Stocks slid alongside oil prices this morning as recession fears continued to mount. The Dow, S&P, and Nasdaq Composite all fell moderately through noon.
Today’s trading session has been another one in which the “bad news is good news” narrative shifted to “bad news is actually bad news.” Two weeks ago, bulls would have celebrated sinking oil prices.
Now, though, it’s just another sign that the recession could be more painful than initially expected. Oil stocks plunged in response. Chevron (NYSE: CVX) and Exxon (NYSE: XOM) both fell roughly 4%.
Some analysts, however, still believe a recession could be viewed as bullish by investors.
″[The market] has been bracing for [a recession], and now it may actually be embracing it, the idea being: let’s just get it over with, we’re going have a recession, let’s do it. Let’s clean out the excesses and start all over again,” said Ed Yardeni of Yardeni Research yesterday.
“The market is starting to look ahead into next year and that could very well be a recovery year from whatever this recessionary environment turns out to be. We’re all kind of doing a Hamlet recession – to be or not to be.

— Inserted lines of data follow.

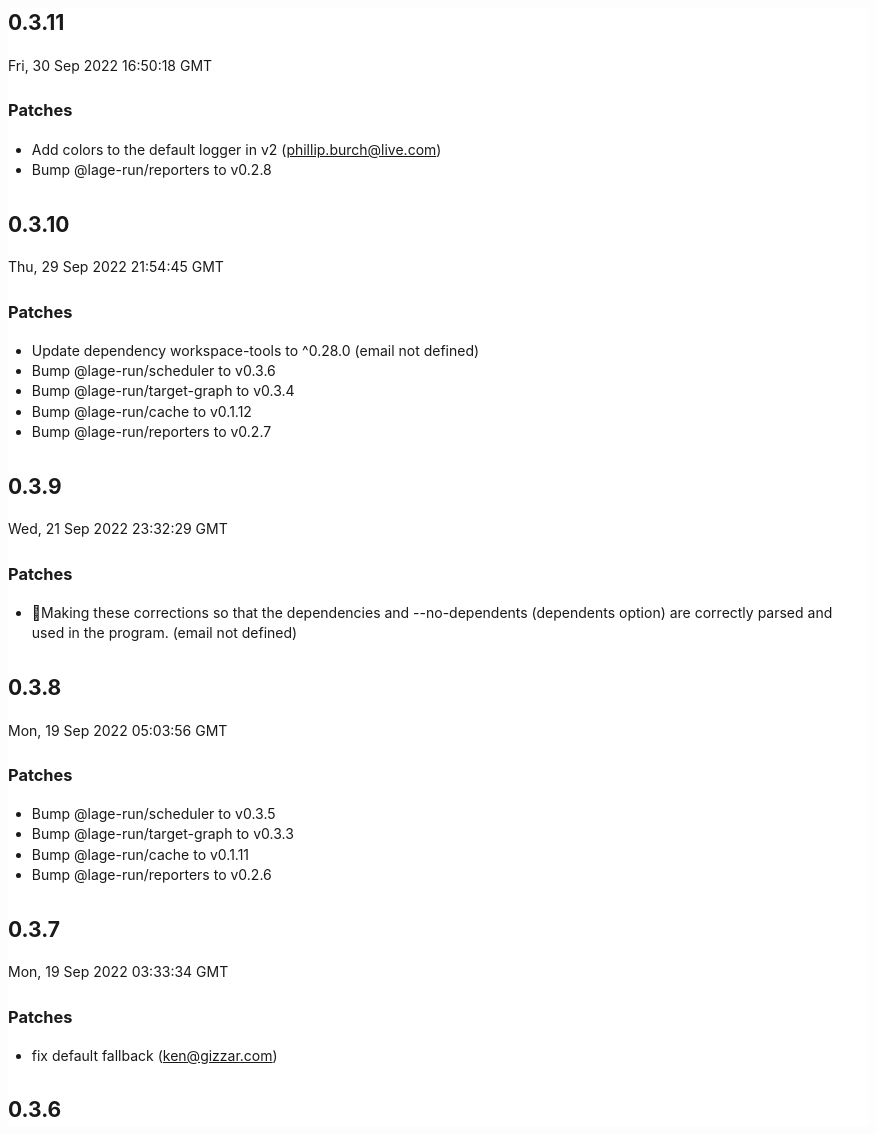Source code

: ## 0.3.11

Fri, 30 Sep 2022 16:50:18 GMT

### Patches

- Add colors to the default logger in v2 (phillip.burch@live.com)
- Bump @lage-run/reporters to v0.2.8

## 0.3.10

Thu, 29 Sep 2022 21:54:45 GMT

### Patches

- Update dependency workspace-tools to ^0.28.0 (email not defined)
- Bump @lage-run/scheduler to v0.3.6
- Bump @lage-run/target-graph to v0.3.4
- Bump @lage-run/cache to v0.1.12
- Bump @lage-run/reporters to v0.2.7

## 0.3.9

Wed, 21 Sep 2022 23:32:29 GMT

### Patches

- Making these corrections so that the dependencies and --no-dependents (dependents option) are correctly parsed and used in the program. (email not defined)

## 0.3.8

Mon, 19 Sep 2022 05:03:56 GMT

### Patches

- Bump @lage-run/scheduler to v0.3.5
- Bump @lage-run/target-graph to v0.3.3
- Bump @lage-run/cache to v0.1.11
- Bump @lage-run/reporters to v0.2.6

## 0.3.7

Mon, 19 Sep 2022 03:33:34 GMT

### Patches

- fix default fallback (ken@gizzar.com)

## 0.3.6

I’m kind of thinking that there’s going to be a mild recession.”
Yardeni might be right, and his opinion reflects that of the market in June.
But ever since the Atlanta Fed’s relatively accurate GDP growth forecaster (GDPNow) predicted negative GDP growth for both Q1 and Q2 last week, investors realized that the Fed could potentially unleash a barrage of rate hikes during a recession that has already begun.
“GDPNow has a strong track record, and the closer we get to July 28th’s release [of the initial Q2 GDP estimate] the more accurate it becomes,” wrote Nicholas Colas, co-founder of DataTrek Research, when the GDPNow reading was released on July 1st.
Many analysts remain optimistic that the bear market is almost over nonetheless.
“Do we have a kind of drawdown that looks to be in that 30% range, which is the average for recessions, or something that looks closer to down 50%, which is what we saw back in the early 2000s and 2008 where we had two debt crises?” asked NewEdge Wealth chief investment officer Cameron Dawson.
“We don’t see a debt crisis. We think that we could start to find some value around that [S&P] 3,400-3,500 level because that’s what gets us back to the pre-Covid highs.”
What could change Dawson’s estimate is this afternoon’s June Fed meeting minutes release, due out at 2 pm EST. The minutes from the May FOMC meeting ended up sparking a rally when investors learned that the Fed had dramatically reduced its target Federal funds rate for 2023.
But several weeks later, the rally failed when several inflation readings showed that inflation was still rising much faster than expected, thus invalidating the Fed’s target rate for next year.
For that reason, the June meeting minutes are probably not going to provide any bullish momentum, as the meeting took place after the Fed learned that inflation was significantly hotter than anticipated.
That’s why stocks fell this morning ahead of the minutes release. And it’s also why we may see a major selloff this afternoon if bulls don’t like what they hear, especially in regard to the Fed’s longer-term inflation projections.